----- Task inputs -----

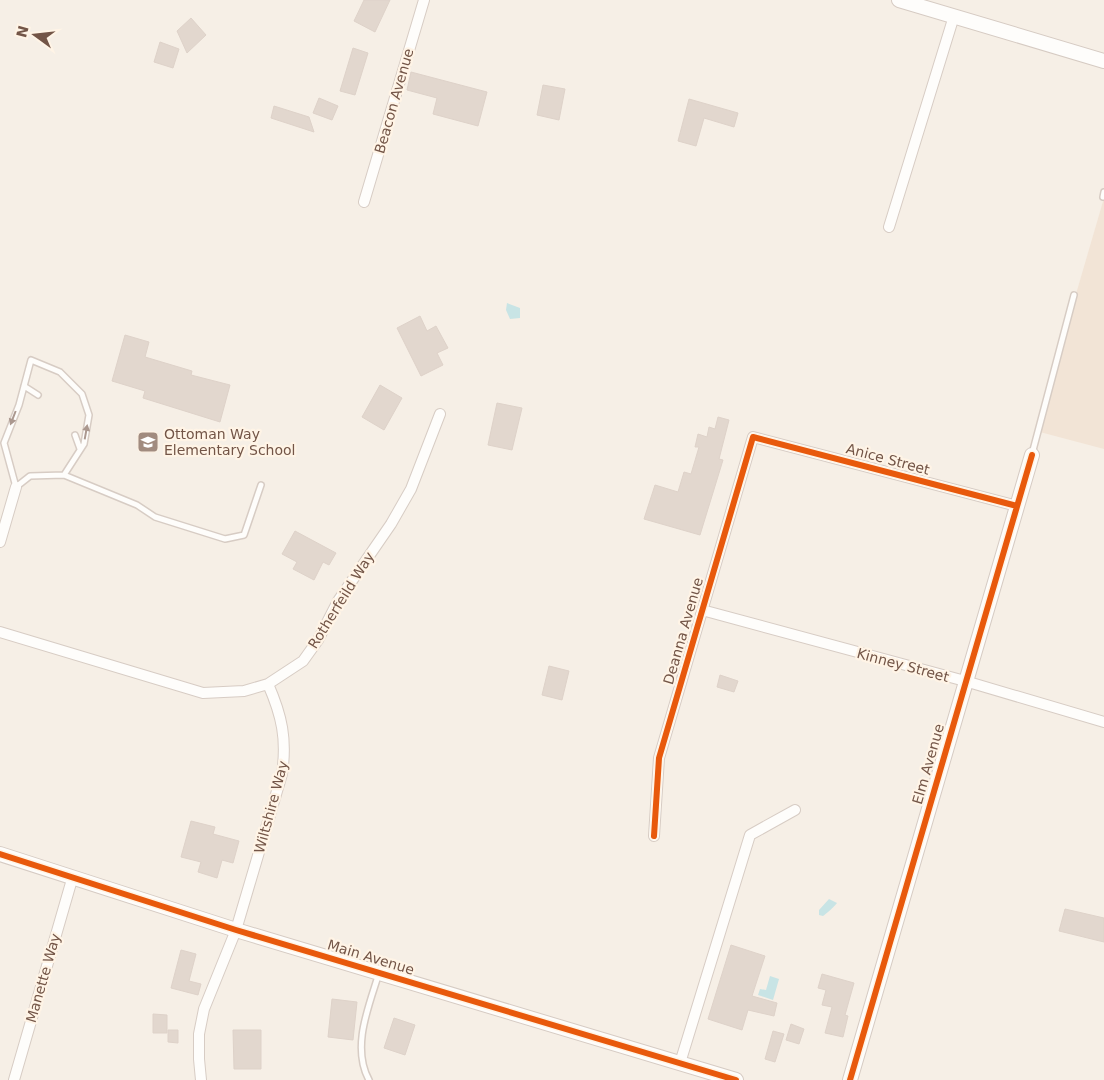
<svg xmlns="http://www.w3.org/2000/svg" width="1104" height="1080" font-family="'DejaVu Sans',sans-serif">
	<style>
		.residential { fill: #f2e4d6 }
		.water { fill: #c8e4e5 }
		.building { fill: #e2d7ce; stroke: #ded2c9 }
		.lines { fill: none; stroke-linecap: round; stroke-linejoin: round }
		.lane-casing { stroke: #d7ccc4; stroke-width: 8 }
		.street-casing { stroke: #d7ccc4; stroke-width: 12 }
		.secondary-casing { stroke: #d6cbc3; stroke-width: 16 }
		.lane { stroke: #fefdfb; stroke-width: 5 }
		.street { stroke: #fefdfb; stroke-width: 10 }
		.secondary { stroke: #fefdfb; stroke-width: 14 }
		.cycleway-casing { stroke: #fff4e6; stroke-width: 9 }
		.cycleway { stroke: #e8590c; stroke-width: 6 }
		.oneway { fill: #ab988f }
		.labels { text-anchor: middle; stroke-width: 4.5; stroke-linejoin: round; paint-order: stroke }
		.street-label { font-size: 14px; fill: #735547; stroke: #fff4e6 }
		.poi-label { font-size: 14px; fill: #735547; stroke: #fff4e6; text-anchor: start }
	</style>
	<rect width="100%" height="100%" fill="#f6efe6"/>
	<path class="residential" d="M 1104,198 L 1104,449 L 1036,431 Z"/>
	<path class="water" d="M 507,303 L 520,308 L 520,318 L 510,319 L 506,310 Z
		M 829,899 L 837,903 C 836,905 825,915 823,916 L 819,915 L 819,910 Z
		M 770,976 L 779,979 L 773,1000 L 758,995 L 760,989 L 766,990 Z"/>
	<path class="building" d="M 364,0 L 390,0 L 375,32 L 354,21 Z
		M 191,18 L 206,35 L 187,53 L 177,31 Z
		M 160,42 L 179,49 L 173,68 L 154,62 Z
		M 353,48 L 368,53 L 355,95 L 340,91 Z
		M 411,72 L 487,92 L 478,126 L 433,114 L 437,98 L 407,90 Z
		M 543,85 L 565,89 L 559,120 L 537,115 Z
		M 319,98 L 338,106 L 332,120 L 313,113 Z
		M 689,99 L 738,113 L 734,127 L 704,118 L 696,146 L 678,141 Z
		M 274,106 L 309,117 L 314,132 L 271,118 Z
		M 420,316 L 427,331 L 436,326 L 448,348 L 437,353 L 443,365 L 421,376 L 397,328 Z
		M 125,335 L 149,342 L 145,357 L 192,371 L 191,375 L 230,385 L 220,422 L 143,398 L 145,391 L 112,381 Z
		M 380,385 L 402,398 L 384,430 L 362,417 Z
		M 497,403 L 522,408 L 512,450 L 488,445 Z
		M 718,417 L 729,420 L 719,459 L 723,460 L 700,535 L 644,519 L 655,485 L 678,492 L 684,472 L 691,474 L 699,447 L 695,447 L 698,434 L 707,437 L 709,427 L 715,429 Z
		M 295,531 L 336,553 L 329,565 L 323,562 L 314,580 L 293,569 L 297,562 L 282,554 Z
		M 549,666 L 569,671 L 562,700 L 542,695 Z
		M 720,675 L 738,681 L 734,692 L 717,687 Z
		M 191,821 L 215,827 L 213,834 L 239,841 L 233,863 L 222,860 L 217,878 L 198,872 L 201,862 L 181,857 Z
		M 1065,909 L 1104,918 L 1104,942 L 1059,931 Z
		M 731,945 L 765,956 L 752,996 L 777,1003 L 774,1016 L 748,1010 L 742,1030 L 708,1019 Z
		M 181,950 L 196,954 L 189,981 L 201,984 L 198,995 L 171,988 Z
		M 822,974 L 854,983 L 845,1015 L 848,1016 L 843,1037 L 825,1033 L 832,1007 L 822,1005 L 826,990 L 818,988 Z
		M 332,999 L 357,1002 L 353,1040 L 328,1037 Z
		M 153,1014 L 167,1015 L 167,1033 L 153,1033 Z
		M 394,1018 L 415,1025 L 405,1055 L 384,1048 Z
		M 791,1024 L 804,1029 L 799,1044 L 786,1040 Z
		M 168,1030 L 178,1030 L 178,1043 L 168,1042 Z
		M 233,1030 L 261,1030 L 261,1069 L 234,1069 Z
		M 773,1031 L 784,1034 L 775,1062 L 765,1059 Z"/>
	<g class="lines">
		<g class="lane-casing">
			<path id="lane" d="M 1103,197 L 1104,192
				M 24,386 L 38,395
				M 75,435 L 80,449
				M 1032,454 L 1074,295
				M 64,475 L 84,444 L 89,415 L 82,394 L 60,372 L 31,360 L 19,405 L 4,443 L 16,487 L 30,476 L 64,475 L 137,505 L 155,517 L 225,539 L 244,535 L 261,485
				M 369,1080 C 351,1047 369,1006 379,973"/>
		</g>
		<g class="street-casing">
			<path id="street" d="M 364,202 L 424,0
				M 889,227 L 954,16
				M 0,542 L 16,487
				M 702,610 L 965,681 L 1104,722
				M 0,632 L 203,693 L 244,691 L 268,684 L 303,661 L 318,640 L 338,601 L 391,524 L 411,489 L 440,414
				M 654,836 L 659,758 L 753,437 L 1017,506
				M 680,1063 L 750,835 L 795,810
				M 14,1080 L 73,876
				M 201,1080 L 199,1059 L 199,1034 L 204,1009 L 236,930 L 282,774 C 287,739 282,716 268,684"/>
		</g>
		<g class="secondary-casing">
			<path id="secondary" d="M 899,0 L 1104,61
				M 0,854 L 236,930 L 736,1080
				M 850,1080 L 1032,455"/>
		</g>
		<use href="#lane" class="lane"/>
		<use href="#street" class="street"/>
		<use href="#secondary" class="secondary"/>
		<g class="cycleway-casing">
			<path id="cycleway" d="M 654,836 L 659,758 L 753,437 L 1017,506
				M 0,854 L 236,930 L 736,1080
				M 850,1080 L 1032,455"/>
		</g>
		<use href="#cycleway" class="cycleway"/>
	</g>
	<defs><path id="oneway-solid" d="M-6-.8H1V-3.2L6.5 0L1 3.2V.8H-6Z" transform="scale(1.25)"/></defs>
	<g class="oneway">
		<use href="#oneway-solid" transform="translate(13 418) rotate(111)"/>
		<use href="#oneway-solid" transform="translate(86 432) rotate(-80)"/>
	</g>
	<defs>
		<g id="school-square" transform="scale(1.125)"><rect x="-9" y="-9" width="18" height="18" rx="4" fill="#a18b7f" stroke="#fff4e6"/><path d="M0-5L7-2L0 1L-7-2ZM-4 1L0 2.5L4 1V4Q0 6-4 4Z" fill="#fff"/></g>
	</defs>
	<g fill-rule="evenodd">
		<use href="#school-square" x="148" y="442"/>
	</g>
	<g class="labels">
		<g class="street-label">
			<text transform="translate(394 101) rotate(-74)" y="5">Beacon Avenue</text>
			<text transform="translate(888 459) rotate(15)" y="5">Anice Street</text>
			<text transform="translate(341 600) rotate(-58)" y="5">Rotherfeild Way</text>
			<text transform="translate(683 631) rotate(-74)" y="5">Deanna Avenue</text>
			<text transform="translate(903 665) rotate(15)" y="5">Kinney Street</text>
			<text transform="translate(928 764) rotate(-74)" y="5">Elm Avenue</text>
			<text transform="translate(271 807) rotate(-75)" y="5">Wiltshire Way</text>
			<text transform="translate(371 957) rotate(17)" y="5">Main Avenue</text>
			<text transform="translate(43 978) rotate(-74)" y="5">Manette Way</text>
		</g>
		<g class="poi-label">
			<text x="164" y="439">Ottoman Way<tspan x="164" dy="16">Elementary School</tspan></text>
		</g>
	</g>
	<g transform="translate(35 35) rotate(285)" stroke="#fff4e6" stroke-width="4" paint-order="stroke">
	<path d="M0-4L9 19L0 12L-9 19Z" fill="#735547"/>
	<text y="-8" font-size="14" font-weight="bold" text-anchor="middle" fill="#735547">N</text>
	</g>
</svg>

-----

Write out every line of the data that holds the word "casing".

		.lane-casing { stroke: #d7ccc4; stroke-width: 8 }
		.street-casing { stroke: #d7ccc4; stroke-width: 12 }
		.secondary-casing { stroke: #d6cbc3; stroke-width: 16 }
		.cycleway-casing { stroke: #fff4e6; stroke-width: 9 }
		<g class="lane-casing">
		<g class="street-casing">
		<g class="secondary-casing">
		<g class="cycleway-casing">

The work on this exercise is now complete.